これはもの凄い大発見だと私は大騒ぎしましたが、発見した当の川嶋先生は、平然としていました。
なにしろ、中国武術の発勁の構造を初めて科学的に解明したのですから、私としては大感激です。私は嘗て八極拳の本で、順式呼吸の発勁動作について発表しました。下腹部に息を吸い、蓄勢。発勁は、胸を張り、下腹が減っ込みます。逆式の発勁は、胸に息を吸い、下腹に落とします。前者が、フン(実際の発音にはコツがあります)後者が、ハの呼吸と呼ばれ、フンは主に横へ、ハは主に前に勁を発します。あ、今書いてることも本来は秘伝ですけどね。それを理解してないと川嶋理論の凄さがわかりませんから。

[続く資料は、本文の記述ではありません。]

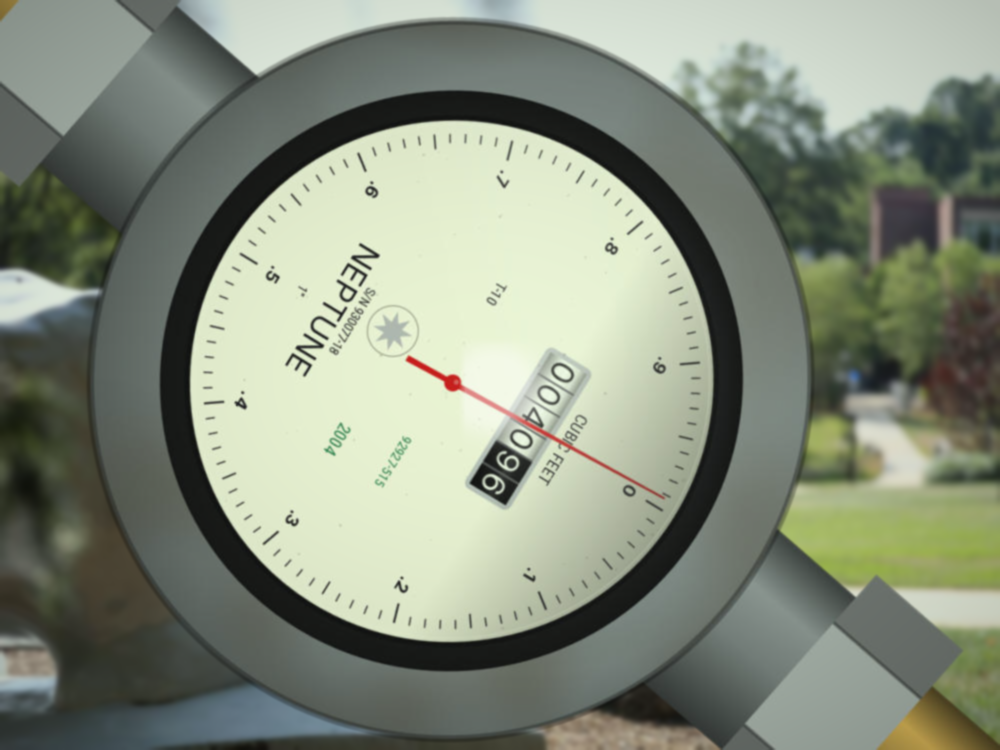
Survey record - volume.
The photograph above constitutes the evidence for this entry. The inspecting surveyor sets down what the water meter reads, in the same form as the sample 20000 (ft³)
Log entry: 4095.99 (ft³)
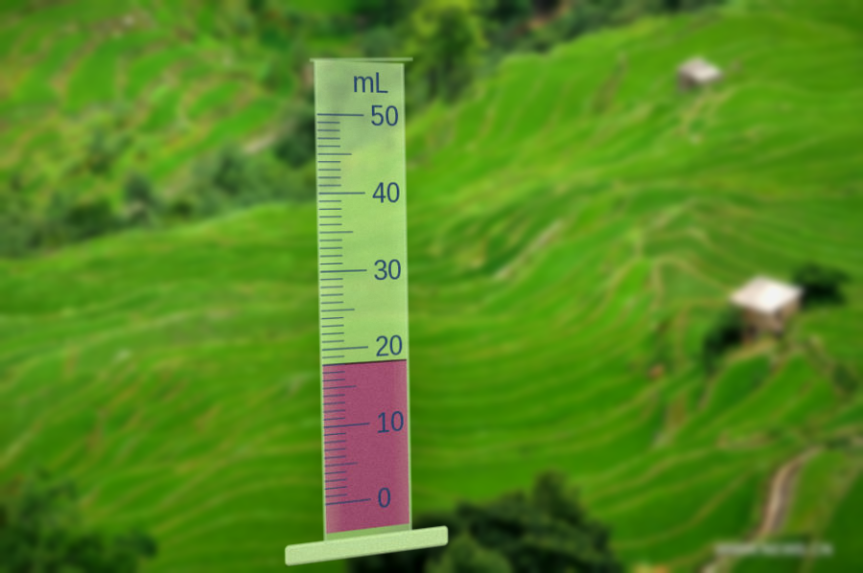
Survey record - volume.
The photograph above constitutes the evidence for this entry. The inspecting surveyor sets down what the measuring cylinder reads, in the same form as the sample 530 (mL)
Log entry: 18 (mL)
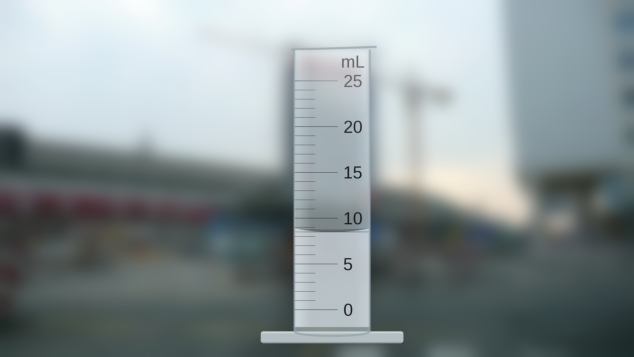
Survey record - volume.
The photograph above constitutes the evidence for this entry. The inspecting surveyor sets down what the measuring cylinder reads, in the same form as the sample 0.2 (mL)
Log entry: 8.5 (mL)
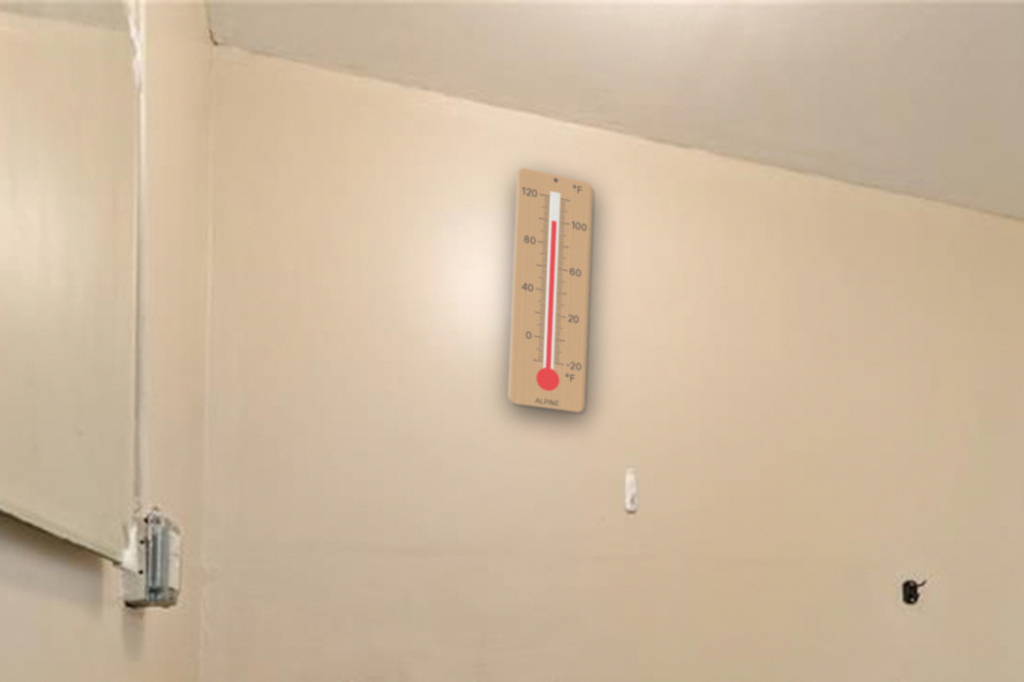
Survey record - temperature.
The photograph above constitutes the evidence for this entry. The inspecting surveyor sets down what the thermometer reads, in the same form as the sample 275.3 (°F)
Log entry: 100 (°F)
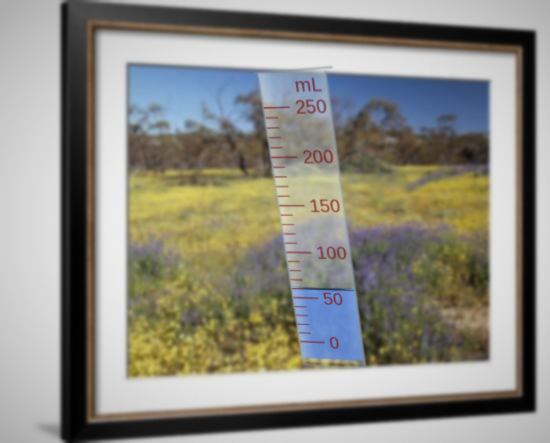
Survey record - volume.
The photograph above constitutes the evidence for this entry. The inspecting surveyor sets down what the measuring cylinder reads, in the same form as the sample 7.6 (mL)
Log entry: 60 (mL)
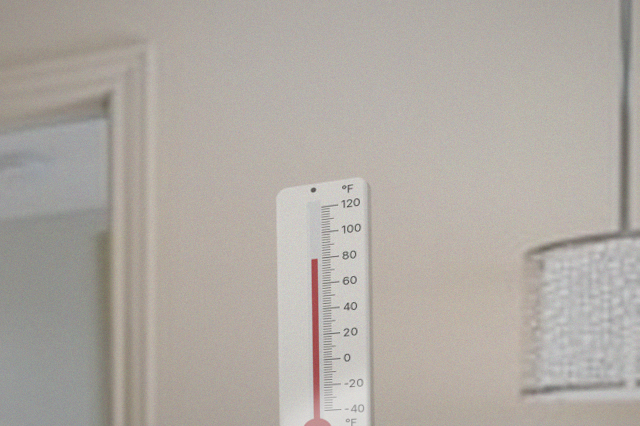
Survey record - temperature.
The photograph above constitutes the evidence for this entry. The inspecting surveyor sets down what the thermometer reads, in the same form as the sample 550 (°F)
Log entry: 80 (°F)
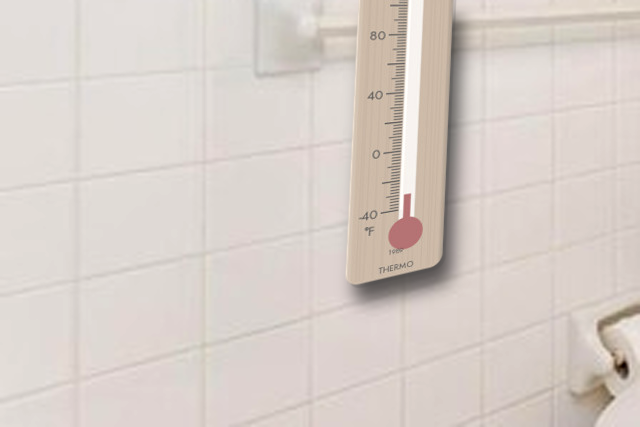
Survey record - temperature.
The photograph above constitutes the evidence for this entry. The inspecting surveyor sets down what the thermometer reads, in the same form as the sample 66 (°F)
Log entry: -30 (°F)
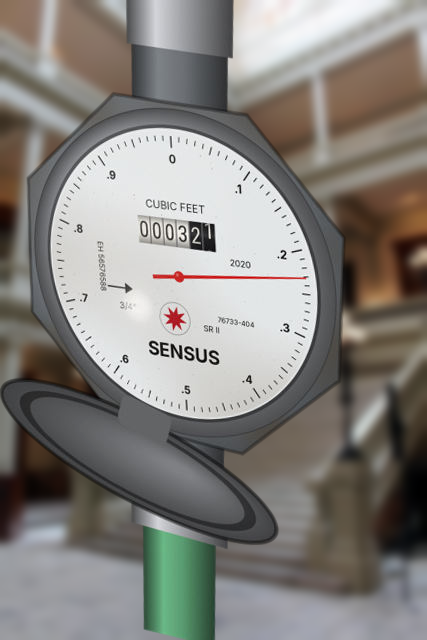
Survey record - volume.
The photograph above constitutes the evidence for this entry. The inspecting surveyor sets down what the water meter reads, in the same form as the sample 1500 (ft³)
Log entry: 321.23 (ft³)
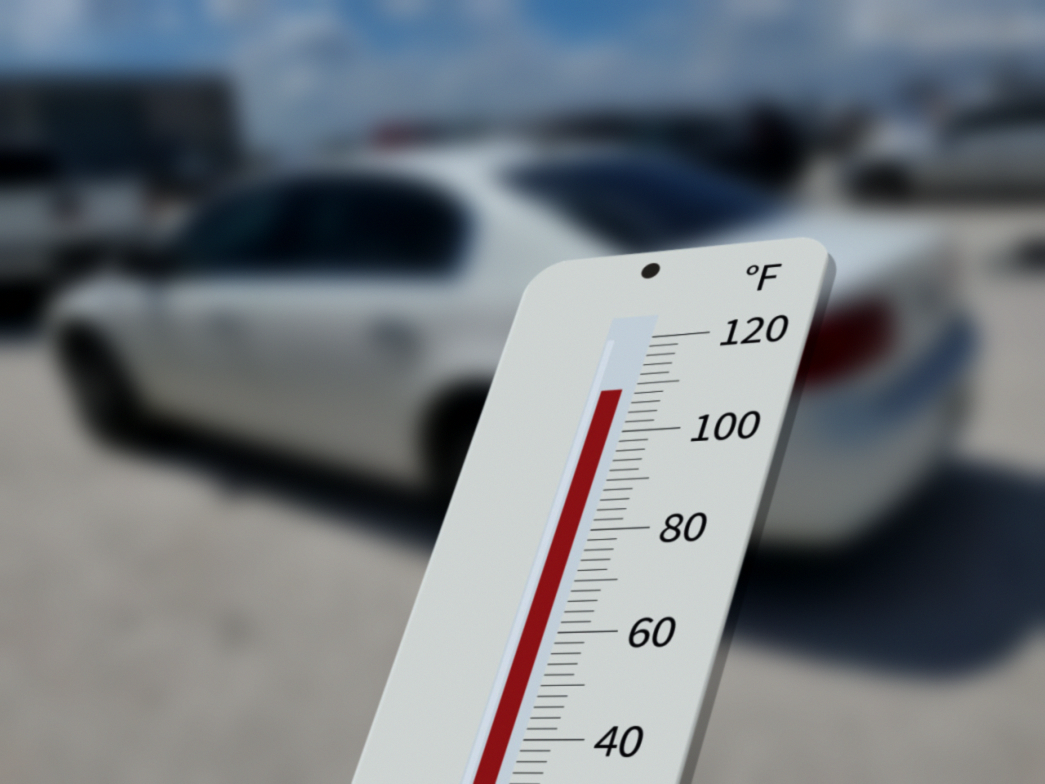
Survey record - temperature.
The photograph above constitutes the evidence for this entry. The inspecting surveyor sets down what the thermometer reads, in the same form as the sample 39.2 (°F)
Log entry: 109 (°F)
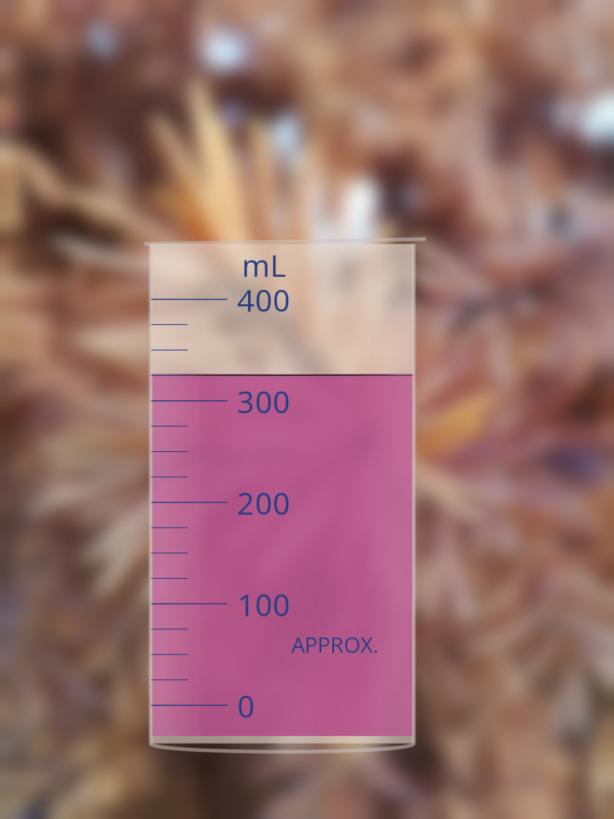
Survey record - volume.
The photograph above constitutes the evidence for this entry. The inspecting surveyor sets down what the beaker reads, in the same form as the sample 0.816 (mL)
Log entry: 325 (mL)
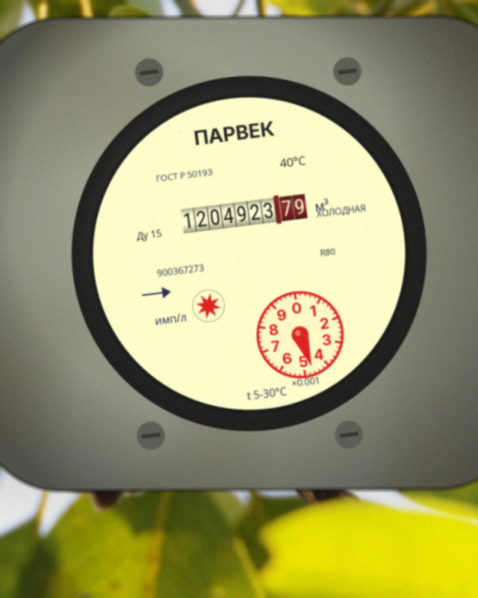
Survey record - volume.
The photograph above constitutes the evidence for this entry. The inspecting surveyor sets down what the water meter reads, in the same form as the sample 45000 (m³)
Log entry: 1204923.794 (m³)
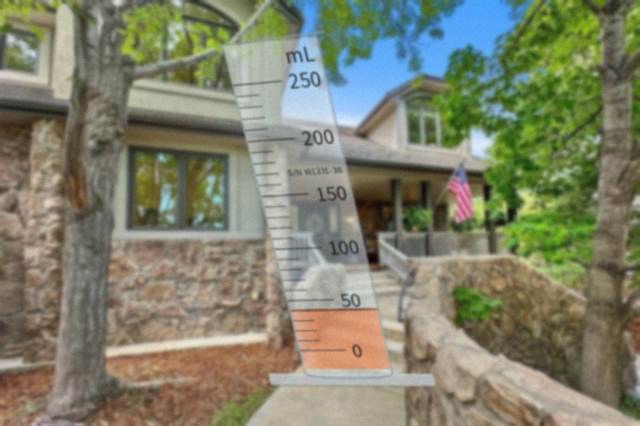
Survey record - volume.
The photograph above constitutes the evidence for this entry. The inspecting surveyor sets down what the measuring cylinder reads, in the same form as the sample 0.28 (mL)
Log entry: 40 (mL)
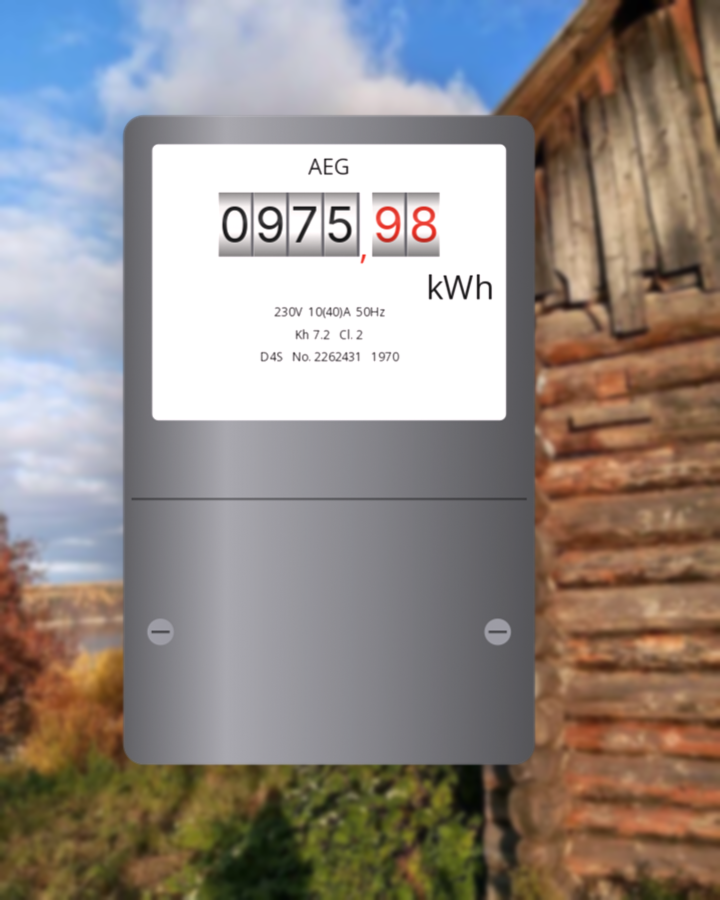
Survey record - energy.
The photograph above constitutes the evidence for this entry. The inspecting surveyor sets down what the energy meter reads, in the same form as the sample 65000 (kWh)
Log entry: 975.98 (kWh)
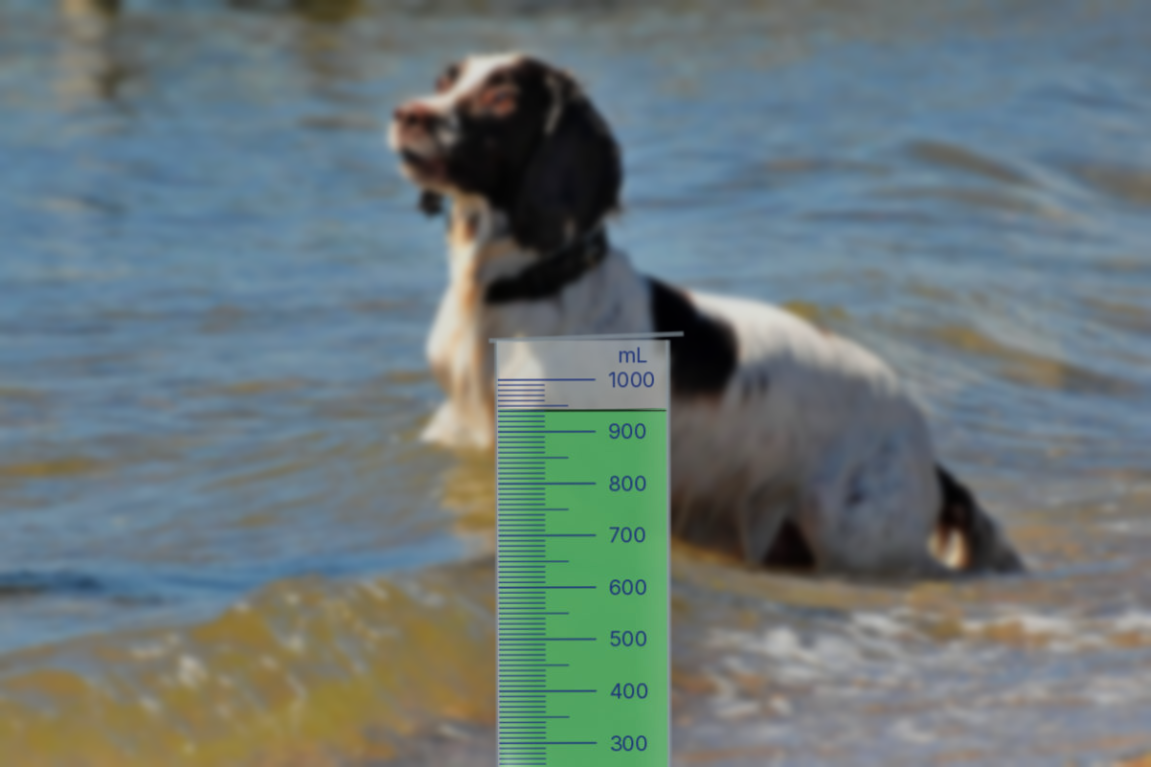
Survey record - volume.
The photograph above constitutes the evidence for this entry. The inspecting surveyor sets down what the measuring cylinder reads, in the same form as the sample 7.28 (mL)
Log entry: 940 (mL)
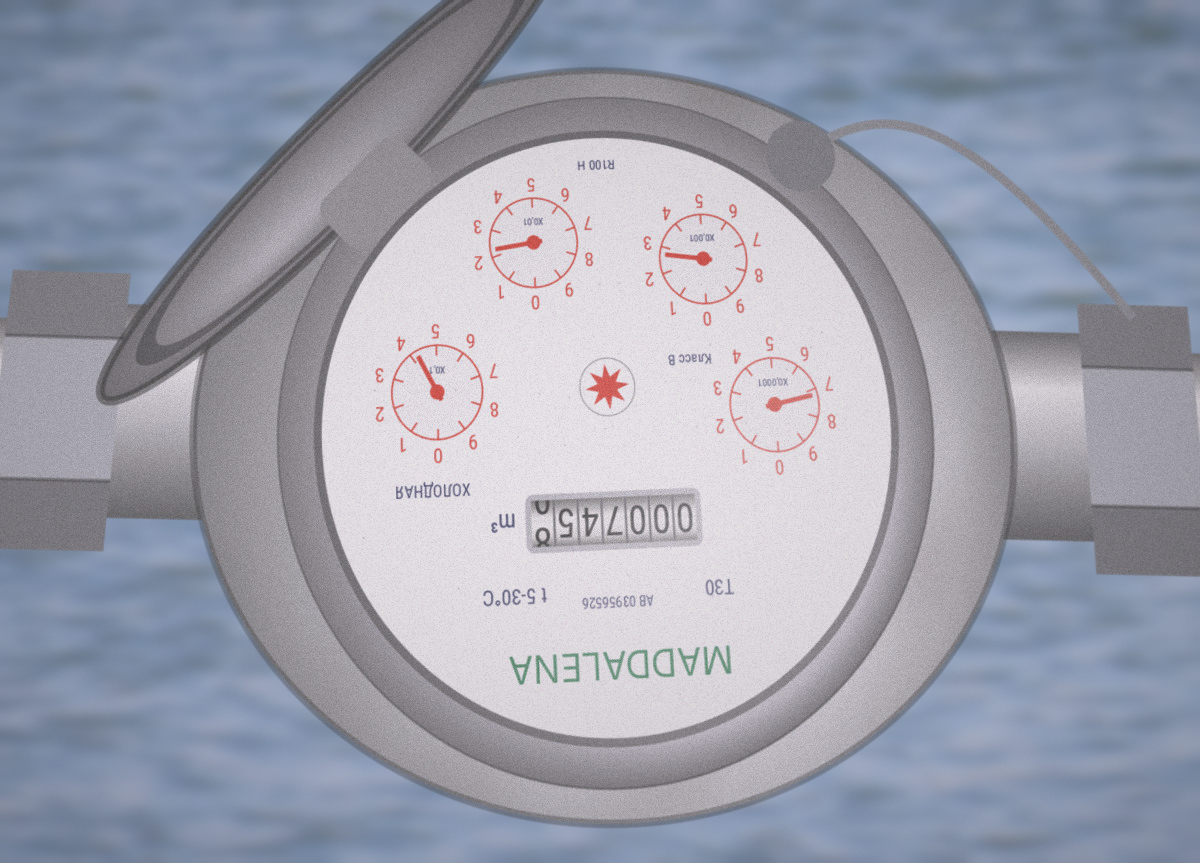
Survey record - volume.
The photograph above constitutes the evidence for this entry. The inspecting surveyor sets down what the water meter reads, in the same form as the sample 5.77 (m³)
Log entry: 7458.4227 (m³)
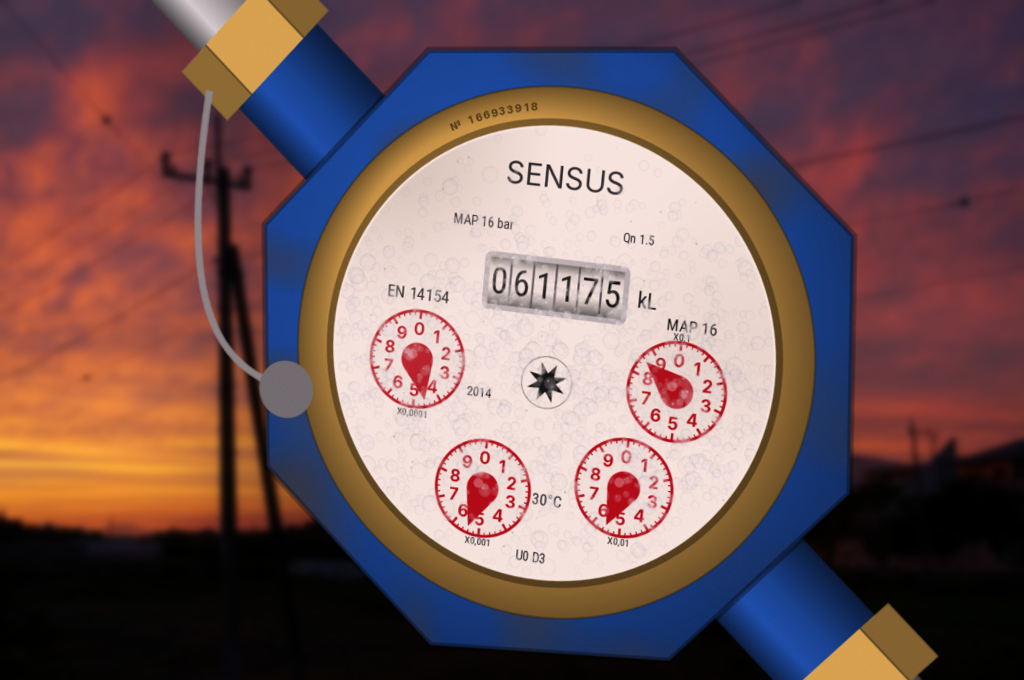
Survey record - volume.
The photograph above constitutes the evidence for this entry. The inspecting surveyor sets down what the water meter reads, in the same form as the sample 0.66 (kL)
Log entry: 61175.8554 (kL)
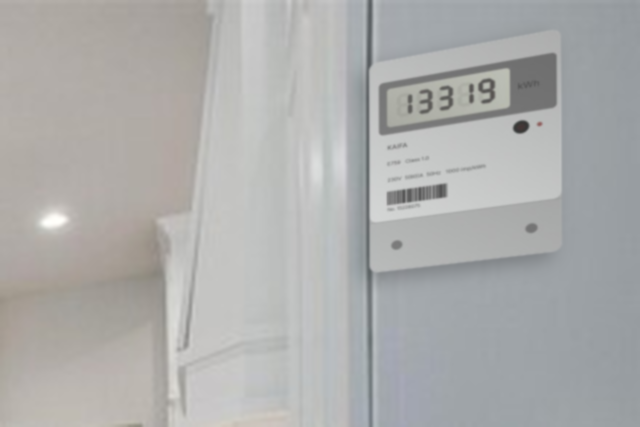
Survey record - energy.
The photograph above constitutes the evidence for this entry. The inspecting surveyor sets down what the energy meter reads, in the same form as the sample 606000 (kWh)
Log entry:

川嶋先生が壁に背をつけ、腹筋で膝を上げようとしますが表面の四頭筋が働き、力が弱い。誰かに膝を抑えられると足が持ち上がらない。しかし、胸を張り、腹をへっこまして、膝を上げようとする。なんと上がるのです。私も実験してみました。普通、腹筋を使った方が良いと誰でも思いますよね。問題はなぜそういう結果になるのか?川嶋先生は、表面の筋肉を使わない為、インナーマッスルが働くからだと分析しました。具体的には腸腰筋です。この筋肉が太く、背骨と足を結びつけているのですが、インナーマッスルは自分の意思で動かしにくい。それで自分の意思でコントロールできる呼吸を通し、強い腸腰筋に働きかける。八極拳の各動作だけでなく、太極拳の分脚やムエタイのミドルも中丹田をフルに使うのは、腸腰筋への働きかけがポイントだったんですね。武術がいかに科学的に合理的な動きをしていたのか、また明らかになってきました。まもなく、これらの研究成果を一冊にまとめてもらいますから、楽しみにしていて下さい。
腹筋で膝をあげても抑えられると上がらない。
中丹田を張り、下腹をへっこます。我我の順式の発勁動作と同じ。不思議にも、腸腰筋が作用し、抑えられても上がります。